MATERIAL PROVIDED:
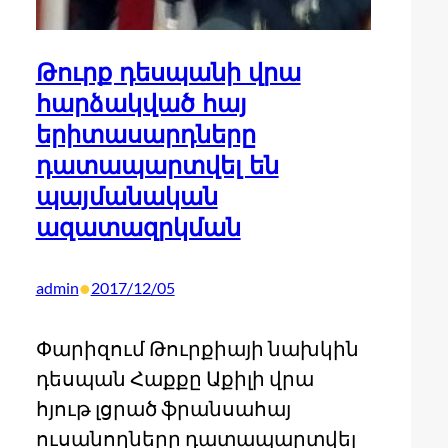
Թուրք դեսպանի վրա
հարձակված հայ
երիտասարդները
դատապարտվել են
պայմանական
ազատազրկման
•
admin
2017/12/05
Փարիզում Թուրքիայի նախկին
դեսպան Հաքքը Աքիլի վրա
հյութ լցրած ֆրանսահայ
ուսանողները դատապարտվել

---

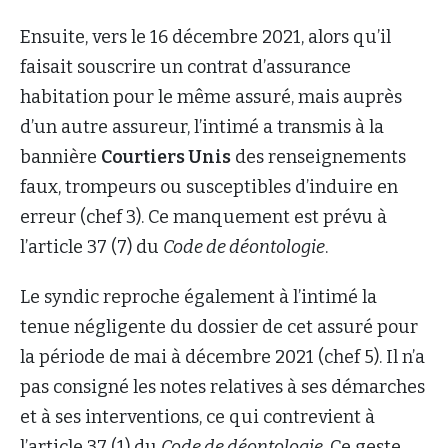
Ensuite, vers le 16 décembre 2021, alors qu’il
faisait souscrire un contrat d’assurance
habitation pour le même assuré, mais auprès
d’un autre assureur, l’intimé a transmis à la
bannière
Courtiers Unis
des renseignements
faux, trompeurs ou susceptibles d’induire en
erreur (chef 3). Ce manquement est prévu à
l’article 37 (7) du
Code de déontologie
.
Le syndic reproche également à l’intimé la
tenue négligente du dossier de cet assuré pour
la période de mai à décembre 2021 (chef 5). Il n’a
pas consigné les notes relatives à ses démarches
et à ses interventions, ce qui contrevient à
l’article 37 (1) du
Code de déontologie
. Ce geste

WHAT YOU HAVE TO DO: Taking the records above as input, show every line in which the word "դատապարտվել" is present.

RESULT OF THIS TASK:
դատապարտվել են
ուսանողները դատապարտվել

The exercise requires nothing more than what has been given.